Cruzipains are the main papain-like cysteine proteases of Trypanosoma cruzi, the protozoan parasite that causes Chagas disease. Encoded by a multigenic family, previous studies have estimated the presence of dozens of copies spread over multiple chromosomes in different parasite strains. Here, we describe the complete gene repertoire of cruzipain in three parasite strains, their genomic organization, and expression pattern throughout the parasite life cycle. Furthermore, we have analyzed primary sequence variations among distinct family members as well as structural differences between the main groups of cruzipains. Based on phylogenetic inferences and residue positions crucial for enzyme function and specificity, we propose the classification of cruzipains into two families (I and II), whose genes are distributed in two or three separate clusters in the parasite genome, according with the strain.
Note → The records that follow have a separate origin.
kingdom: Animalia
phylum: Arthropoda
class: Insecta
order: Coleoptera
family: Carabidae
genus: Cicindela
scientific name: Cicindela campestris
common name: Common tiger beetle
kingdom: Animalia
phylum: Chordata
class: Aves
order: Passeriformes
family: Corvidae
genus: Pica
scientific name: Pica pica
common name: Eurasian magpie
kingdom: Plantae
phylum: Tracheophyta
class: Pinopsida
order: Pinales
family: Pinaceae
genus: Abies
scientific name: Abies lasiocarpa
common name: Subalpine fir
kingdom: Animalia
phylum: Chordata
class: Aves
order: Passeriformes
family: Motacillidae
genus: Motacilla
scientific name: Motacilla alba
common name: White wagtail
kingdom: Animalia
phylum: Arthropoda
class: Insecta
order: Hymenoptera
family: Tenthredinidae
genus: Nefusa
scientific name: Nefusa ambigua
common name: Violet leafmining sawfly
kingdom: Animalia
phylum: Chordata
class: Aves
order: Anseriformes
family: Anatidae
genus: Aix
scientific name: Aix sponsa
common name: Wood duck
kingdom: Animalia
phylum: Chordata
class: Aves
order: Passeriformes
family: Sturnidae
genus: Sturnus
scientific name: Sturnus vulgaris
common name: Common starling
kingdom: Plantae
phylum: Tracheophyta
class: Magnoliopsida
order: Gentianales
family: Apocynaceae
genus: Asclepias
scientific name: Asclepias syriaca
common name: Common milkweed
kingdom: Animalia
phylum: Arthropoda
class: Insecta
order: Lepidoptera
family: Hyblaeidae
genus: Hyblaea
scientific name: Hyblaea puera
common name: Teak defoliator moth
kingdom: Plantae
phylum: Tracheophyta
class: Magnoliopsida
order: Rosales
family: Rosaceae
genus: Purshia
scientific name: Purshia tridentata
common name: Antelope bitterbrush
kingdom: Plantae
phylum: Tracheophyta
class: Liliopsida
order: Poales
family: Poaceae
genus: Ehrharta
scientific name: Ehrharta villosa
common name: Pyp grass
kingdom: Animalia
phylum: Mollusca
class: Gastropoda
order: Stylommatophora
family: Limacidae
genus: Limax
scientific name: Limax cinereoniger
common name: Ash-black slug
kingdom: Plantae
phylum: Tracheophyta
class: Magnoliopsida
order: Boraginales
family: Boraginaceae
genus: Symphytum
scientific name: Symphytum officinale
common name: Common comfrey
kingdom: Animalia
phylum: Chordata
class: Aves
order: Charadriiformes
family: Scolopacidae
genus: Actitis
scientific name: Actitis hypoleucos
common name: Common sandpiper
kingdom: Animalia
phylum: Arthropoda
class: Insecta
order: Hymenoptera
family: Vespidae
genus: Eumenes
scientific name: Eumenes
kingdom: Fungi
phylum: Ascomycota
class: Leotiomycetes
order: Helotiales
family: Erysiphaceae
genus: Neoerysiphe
Family I comprises nearly identical copies to the previously characterized cruzipain 1/cruzain, whereas Family II encompasses three structurally distinct sub-types, named cruzipain 2, cruzipain 3, and cruzipain 4. RNA-seq data derived from the CL Brener strain indicates that Family I genes are mainly expressed by epimastigotes, whereas trypomastigotes mainly express Family II genes. Significant differences in the active sites among the enzyme sub-types were also identified, which may play a role in their substrate selectivity and impact their inhibition by small molecules.